Unfortunately, I was unable to find advice on how to simulate a random variable with a known defined correlation to an already existing variable. I find examples that simulate all variables but, for my study, I need to simulate a variable (error between list and market price) from an existing one (area). The simulation needs to take into account a pre-defined correlation between the existing and simulated variables (say, 0.9).
Would it be possible to get some advice on how to do this? Suggest some reading?
10-03-2016 05:48 AM
Is the known variable assumed to be fixed?
What is the distribution of the variable that you want to simulate?
10-03-2016 06:27 AM
Hi, thanks for your prompt interest (I have recently asked for one of your books; still on transit... :-) ).
The variable (area) is to remain fixed.
The error (i.e., List Price - Transaction Price) is assumed to be log-normally distributed (i.e., basically the error is always positive; sellers are always asking for more than they actually receive from the market).
I just want to derive a vector of errors, which will be correlated with the area of a property.
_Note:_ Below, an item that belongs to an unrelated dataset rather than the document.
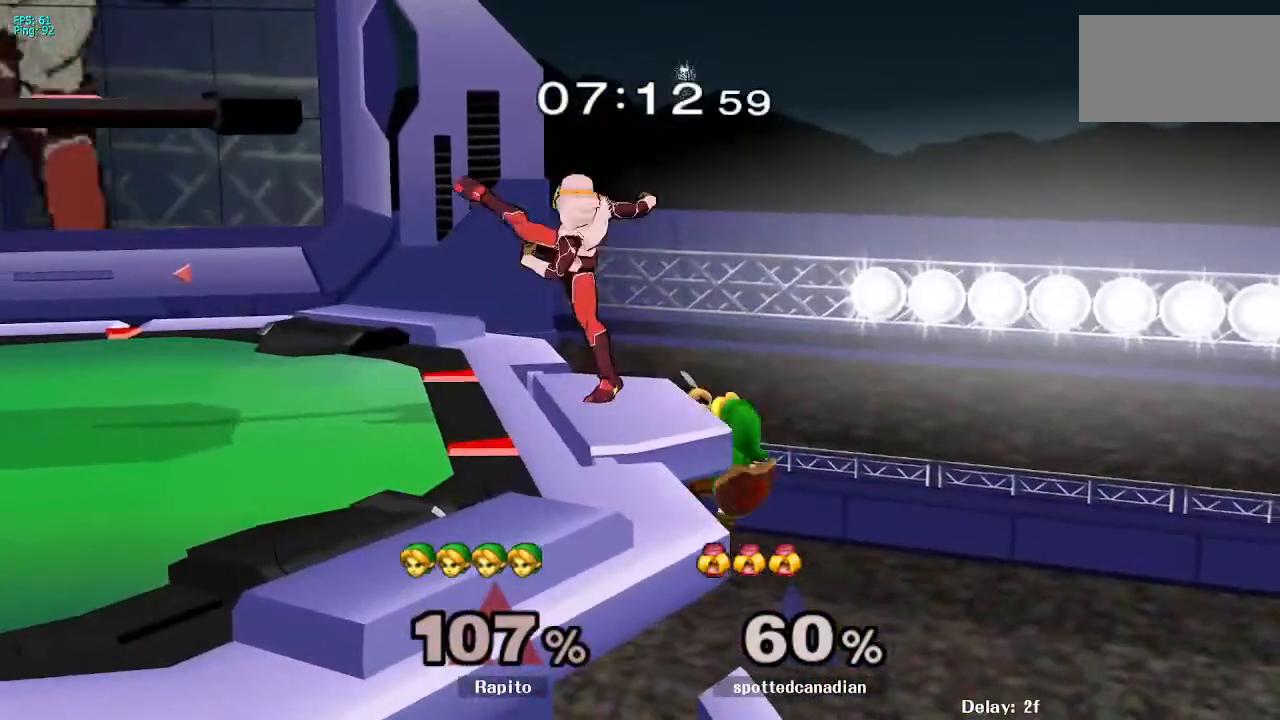
{"buttons": [], "left_stick": "down", "right_stick": "center", "events": [[50, "left_stick", "down"], [83, "Y", "down"], [133, "Y", "up"], [217, "left_stick", "left"], [233, "right_stick", "up"], [350, "right_stick", "center"], [500, "left_stick", "down"]]}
With this vector I will derive list prices (which I do not have in my dataset): List Price = Transaction Price + Error.
After this, I will generate data (in a Monte Cralo Study) that will mirror my sample characteristics (which will then have the new simulated List price variable). For doing this, I will follow the procedures described in "SAS for Monte Carlo Studies; A guide for qunatitative researchers". My sample has around 60% of all market transactions carried out in Portugal (2009-2013). I am applying hedonic regression models to describe transaction prices:
Ln(transaction prices) = f(characteristics) and would like to know what happens if I use Ln(List price) instead of transaction prices.
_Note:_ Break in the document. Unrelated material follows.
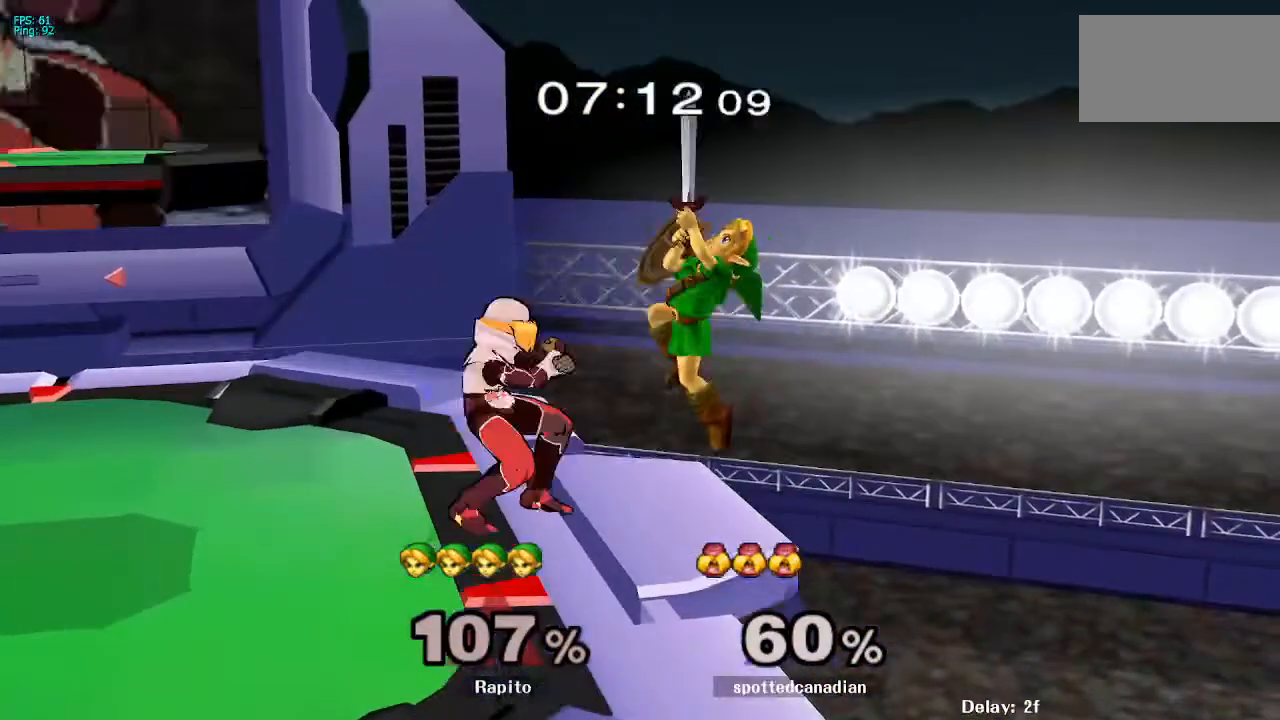
{"buttons": ["L1"], "left_stick": "up-left", "right_stick": "center", "events": [[150, "L1", "down"], [167, "left_stick", "left"], [350, "left_stick", "up-left"]]}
Thanks (do not know if this helps; perhaps too much info...).
10-03-2016 07:26 AM
You mean correlation coefficient ? data have; call streaminit(4321); do id=1 to 10000; x=rand('normal');output; end; run; %let rho=0.9; data want; set have; call streaminit(1234); y=ρ*x+sqrt(1-ρ**2)*rand('normal'); run; proc corr data=want; var x; with y; run;
10-03-2016 10:14 AM
Hi, yes, it is the correlation coefficient.
Thank you very much for your inputs. But I was seeing the problem in a incorrect way. I want to get a variable from a fixed variable and the correlation between a random variable and a fixed one is zero as one of the users has rightly pointed out.
10-03-2016 09:17 AM
Covariance is defined for random vectorrs. The covariance between a random vector and a constant vector is zero, since the constant vector doe not vary. So your formulation is not quite correct.
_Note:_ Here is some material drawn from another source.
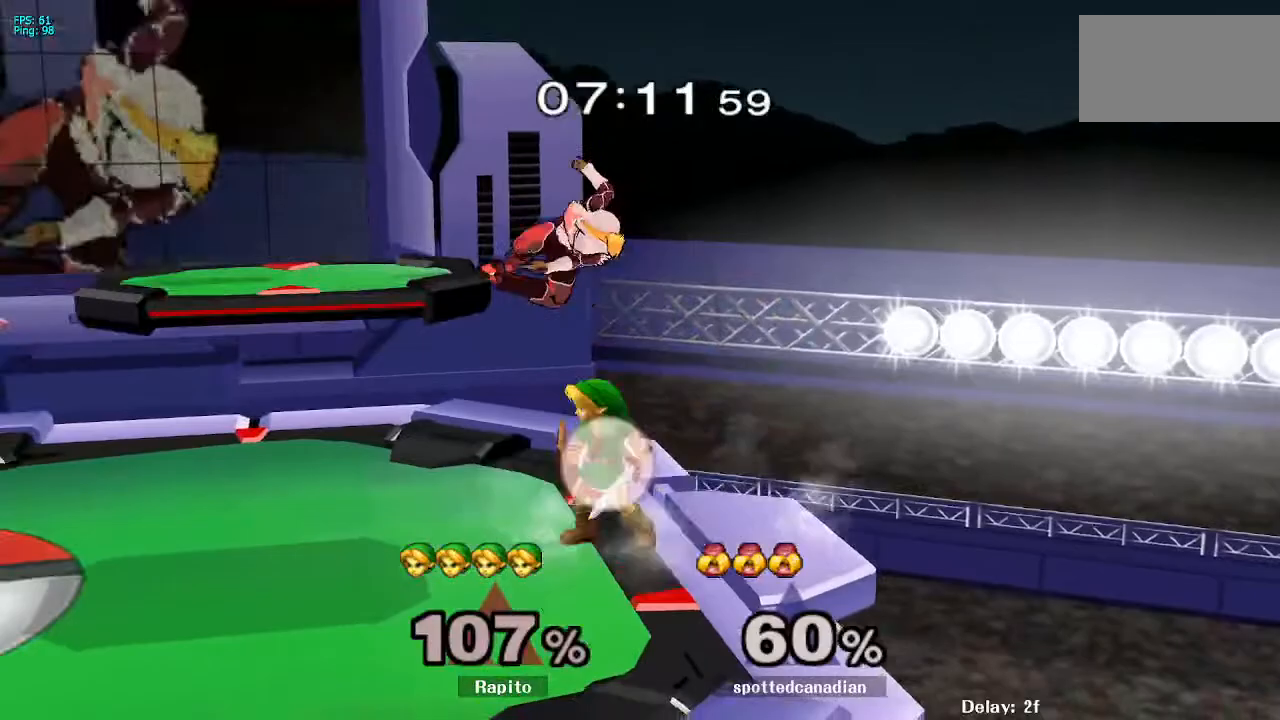
{"buttons": ["L1"], "left_stick": "center", "right_stick": "center", "events": [[267, "left_stick", "center"]]}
Still, I think I understand your intention. You want to simulate the ListingPrice as a function of the asking price and area. Since you don't have listing prices, you have free parameters to play with, but you should assume a model of some form that includes the area. One choice might be
log(ListPrice) = B0 + B1*log(AskingPrice) + B2*sqrt(Area) + epsilon
but I don't know how how housing prices are usually modeled.
Notice that the errors are normally distributed, but since you are modeling log(ListPrice), the errors for ListPrice are log-normally distributed. See the article "Error distributions and exponential regression models."
So I suggest that you form some model for log(ListPrice) that incorporates the asking price and the area. If you don't know how to simulate a response for a regression model, see Section 11.3 (especially p. 204) of my book Simulating Data with SAS.
10-03-2016 10:06 AM
Thanks. You are right. My formulation is not correct.
And you have understood what I want to do correctly.
I will now try to model List Prices as a function of Transaction Prices (market prices) and area. And I will look into tyour book since I do not know how to simulate a response variable.